Éva a lu pour vous ..
Chroniques littéraires
Lettres à Missy
Colette
Editions des Femmes Antoinette Fouque Bibliothèque des voix
Mai 2019
Lu par Anouk Grinberg
Roman
Chronique
31 octobre 2019
Durée 1h11 ; morceaux de Satie, Fauré, Sibelius interprétés par Joëlle Guimier. Réalisation de Francesca Isidori.
« Mon amour chéri, j'ai enfin reçu une lettre de vous, la première ! Je suis bien contente. Elle est bougon, elle est gentille et je la trouve délicieuse, puisque vous dites que votre odieux enfant vous manque ! Ma chérie, cela suffit pour me combler de joie, et j'en suis devenue rouge, toute seule, de plaisir, d'une sorte d'orgueil amoureux. Que ce mot ne vous choque pas mon pudique petit Missy, il n'y a vraiment que le mot amour qui puisse servir pour dire la complète, la complexe et exclusive tendresse que j'ai pour vous. »
Lettre de Colette à Missy, Éditions Flammarion, 2009.
J'ai écouté deux fois ce CD, afin de ne rater aucun détail, aucune inflexion de voix ou soupir. Car dans cette collection, comme l'écrit Antoinette Fouque, « la voix c'est l'Orient du texte. »
Le timbre feutré, grainé, à la prononciation glissante comme en abandon, en lâcher prise psychologique et sentimental, et au débit changeant, suivant les humeurs en perpétuelle métamorphose de l'écrivaine, m'ont forcée à me concentrer plus encore. Pas de point d'accroche grâce à une accentuation des consonnes, non, c'est au sens des mots, au sous texte, que l'on doit s'attacher.
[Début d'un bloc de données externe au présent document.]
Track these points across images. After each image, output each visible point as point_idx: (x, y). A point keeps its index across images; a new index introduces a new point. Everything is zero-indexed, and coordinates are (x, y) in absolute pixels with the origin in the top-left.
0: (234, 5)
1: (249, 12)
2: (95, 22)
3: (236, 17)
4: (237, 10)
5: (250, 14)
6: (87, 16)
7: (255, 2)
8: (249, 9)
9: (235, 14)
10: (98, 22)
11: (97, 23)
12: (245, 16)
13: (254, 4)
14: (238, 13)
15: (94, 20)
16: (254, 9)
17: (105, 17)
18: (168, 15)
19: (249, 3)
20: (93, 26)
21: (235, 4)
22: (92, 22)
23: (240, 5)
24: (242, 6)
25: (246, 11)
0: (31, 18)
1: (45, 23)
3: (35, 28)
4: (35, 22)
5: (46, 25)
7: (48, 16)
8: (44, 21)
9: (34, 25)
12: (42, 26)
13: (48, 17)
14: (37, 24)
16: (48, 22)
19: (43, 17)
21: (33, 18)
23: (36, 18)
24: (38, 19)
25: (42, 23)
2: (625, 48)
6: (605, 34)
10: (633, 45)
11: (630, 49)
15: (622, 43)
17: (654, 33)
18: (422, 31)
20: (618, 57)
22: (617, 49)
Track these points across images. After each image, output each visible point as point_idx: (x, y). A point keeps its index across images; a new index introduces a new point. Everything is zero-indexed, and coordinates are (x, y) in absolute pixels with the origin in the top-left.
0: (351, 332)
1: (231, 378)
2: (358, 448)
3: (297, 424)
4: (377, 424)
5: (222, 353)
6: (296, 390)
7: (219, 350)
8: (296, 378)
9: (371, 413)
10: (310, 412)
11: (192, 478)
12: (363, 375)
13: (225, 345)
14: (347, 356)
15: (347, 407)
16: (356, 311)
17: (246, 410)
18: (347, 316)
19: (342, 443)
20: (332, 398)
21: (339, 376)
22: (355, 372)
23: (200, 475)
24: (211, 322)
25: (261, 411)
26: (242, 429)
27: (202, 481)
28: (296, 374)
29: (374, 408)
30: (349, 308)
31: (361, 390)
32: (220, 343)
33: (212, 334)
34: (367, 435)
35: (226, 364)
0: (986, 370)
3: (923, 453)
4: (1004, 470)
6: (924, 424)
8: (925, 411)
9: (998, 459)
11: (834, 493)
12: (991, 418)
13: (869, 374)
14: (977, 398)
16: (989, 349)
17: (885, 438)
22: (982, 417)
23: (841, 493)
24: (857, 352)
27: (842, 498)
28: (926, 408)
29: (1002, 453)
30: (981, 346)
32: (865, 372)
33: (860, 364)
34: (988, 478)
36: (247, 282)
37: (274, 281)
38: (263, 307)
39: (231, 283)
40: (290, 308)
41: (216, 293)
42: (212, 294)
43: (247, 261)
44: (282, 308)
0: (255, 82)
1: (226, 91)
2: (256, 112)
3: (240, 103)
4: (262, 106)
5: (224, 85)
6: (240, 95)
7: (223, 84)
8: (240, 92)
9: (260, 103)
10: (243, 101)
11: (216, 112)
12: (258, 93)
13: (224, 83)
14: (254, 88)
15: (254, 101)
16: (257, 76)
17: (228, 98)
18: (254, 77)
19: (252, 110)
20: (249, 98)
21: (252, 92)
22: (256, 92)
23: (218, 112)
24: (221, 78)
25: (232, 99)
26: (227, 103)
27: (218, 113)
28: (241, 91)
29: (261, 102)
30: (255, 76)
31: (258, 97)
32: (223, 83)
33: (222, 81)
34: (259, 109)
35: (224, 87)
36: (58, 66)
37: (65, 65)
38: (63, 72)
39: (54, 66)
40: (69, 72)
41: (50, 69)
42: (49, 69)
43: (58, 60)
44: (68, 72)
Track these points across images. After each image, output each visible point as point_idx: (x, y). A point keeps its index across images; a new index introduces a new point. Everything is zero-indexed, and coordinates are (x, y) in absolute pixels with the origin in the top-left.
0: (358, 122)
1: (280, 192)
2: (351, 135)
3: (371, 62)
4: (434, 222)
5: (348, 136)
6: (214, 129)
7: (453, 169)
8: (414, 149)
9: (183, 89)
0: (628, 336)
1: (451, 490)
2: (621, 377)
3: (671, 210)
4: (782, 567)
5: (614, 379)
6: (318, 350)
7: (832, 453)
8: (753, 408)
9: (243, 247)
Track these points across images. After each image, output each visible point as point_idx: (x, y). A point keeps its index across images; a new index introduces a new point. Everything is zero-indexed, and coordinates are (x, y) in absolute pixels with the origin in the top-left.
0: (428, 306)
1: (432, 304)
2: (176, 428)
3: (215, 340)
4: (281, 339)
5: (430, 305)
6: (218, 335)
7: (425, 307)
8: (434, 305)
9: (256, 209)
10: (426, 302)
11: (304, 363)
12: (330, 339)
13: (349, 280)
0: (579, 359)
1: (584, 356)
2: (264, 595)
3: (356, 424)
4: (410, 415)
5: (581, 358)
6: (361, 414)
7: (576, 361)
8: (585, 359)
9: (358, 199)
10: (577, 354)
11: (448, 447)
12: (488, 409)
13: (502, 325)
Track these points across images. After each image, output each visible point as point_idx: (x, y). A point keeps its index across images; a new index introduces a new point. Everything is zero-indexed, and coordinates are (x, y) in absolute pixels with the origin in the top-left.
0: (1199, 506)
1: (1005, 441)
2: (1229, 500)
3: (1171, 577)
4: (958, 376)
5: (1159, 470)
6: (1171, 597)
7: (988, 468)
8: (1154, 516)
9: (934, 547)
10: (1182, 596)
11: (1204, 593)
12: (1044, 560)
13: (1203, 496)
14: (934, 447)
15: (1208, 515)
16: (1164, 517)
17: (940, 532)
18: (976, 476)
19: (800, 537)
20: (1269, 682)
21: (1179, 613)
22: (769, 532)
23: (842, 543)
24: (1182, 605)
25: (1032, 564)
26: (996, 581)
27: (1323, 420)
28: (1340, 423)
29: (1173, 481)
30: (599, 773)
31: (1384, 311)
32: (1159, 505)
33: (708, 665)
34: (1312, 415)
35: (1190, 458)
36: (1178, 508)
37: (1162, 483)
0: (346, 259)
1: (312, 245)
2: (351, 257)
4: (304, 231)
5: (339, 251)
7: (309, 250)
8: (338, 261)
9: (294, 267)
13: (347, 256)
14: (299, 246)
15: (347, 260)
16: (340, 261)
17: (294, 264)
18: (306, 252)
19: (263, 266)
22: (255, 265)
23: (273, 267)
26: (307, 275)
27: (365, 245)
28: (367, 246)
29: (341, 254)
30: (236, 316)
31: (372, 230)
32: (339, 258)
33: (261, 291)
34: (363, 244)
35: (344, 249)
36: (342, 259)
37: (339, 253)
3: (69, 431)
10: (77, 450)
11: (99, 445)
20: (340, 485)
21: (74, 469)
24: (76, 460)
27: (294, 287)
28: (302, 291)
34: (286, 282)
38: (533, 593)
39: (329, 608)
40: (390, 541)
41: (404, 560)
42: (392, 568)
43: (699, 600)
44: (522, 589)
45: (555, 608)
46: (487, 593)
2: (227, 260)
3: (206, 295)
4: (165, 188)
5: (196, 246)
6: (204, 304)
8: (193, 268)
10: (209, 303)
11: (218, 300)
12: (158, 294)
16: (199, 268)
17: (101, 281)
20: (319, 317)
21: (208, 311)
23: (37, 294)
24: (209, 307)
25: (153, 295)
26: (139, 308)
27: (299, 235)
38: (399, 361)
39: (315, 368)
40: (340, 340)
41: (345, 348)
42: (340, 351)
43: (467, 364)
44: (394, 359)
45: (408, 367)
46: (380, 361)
Nous entrons ainsi, grâce à cette littérature épistolaire qui fut, d'abord et avant tout, des messages et témoignages d'amour véritable entre Colette, ici comédienne en tournée, parfois cheffe d'orchestre pour rire ou metteure en scène de circonstance, et Missy, aristocrate richissime qui transgresse, par son aspect et ses mœurs, tous les tabous de la société française corsetée, à peine sortie du XIX ème siècle et s'y attardant encore jusqu'à la guerre de 14-18. Pénétrer ainsi dans l'intimité de ces femmes, semble anecdotique, pourrait prêter à sourire... Et pourtant, sous la narration du quotidien, des futilités, des banalités, des mots d'amour échangés pareils à ceux de tout couple éthéro ou homosexuel, des fâcheries, des jalousies, tout le monde peut reconnaître sa propre histoire.
Une banalité cependant magnifiée par l'écriture, le style, l'intelligence et l'esprit de Colette.
Elle s'y présente comme une enfant parlant à sa mère, cette auto-infantilisation réelle ou jouée s'assure la protection de l'aimée. Elle choisit, comme avec Willy, une figure tutélaire, puissante, imposante. Elle peut ainsi rester ultra féminine tout en menant sa vie très « virilement » à l'égal de ces hommes qui ont tous les droits. Elle compte beaucoup aussi ses sous, parle beaucoup d'argent....
Ce qui m'attriste, c'est que plus de cent ans après, les lesbiennes sont toujours des cibles rêvées pour des homophobes dégénérés, et les femmes en général sont toujours en butte à une société patriarcale rétrograde et injuste.
D'autre part, Colette grâce à son regard acéré sur ses contemporains et le monde qui l'entoure, apporte un témoignage précis sur les évènements petits ou grands lors de cette tournée épique en France jusqu'en Afrique du Nord. On croise Vincent d'Indy et d'autres célébrités dans leur quotidien, sans fards ni masques. Les décors sont plantés, chambres d'hôtel, loges, théâtres.... On s'y croirait. Elle nous régale d''anecdotes cocasses, elle se met en scène, quelques fois s'abandonne sous le regard amoureux de Missy. Par le truchement de l'exercice particulier de la rédaction d'une lettre à l'être aimé, Colette garde le contrôle tout en nous laissant deviner à son insu bien des incertitudes et peurs dans ses silences.
Anouk Grimbert de par la qualité de son interprétation et sa signature vocale, apporte ce supplément d'âme à ces lettres plus que centenaires et les font redevenir contemporaines. Très belle mise en musique également, tout en nuances, harmonie et fluidité...
Une réalisation soignée encore pour cette maison d'édition que je remercie pour sa confiance renouvelée.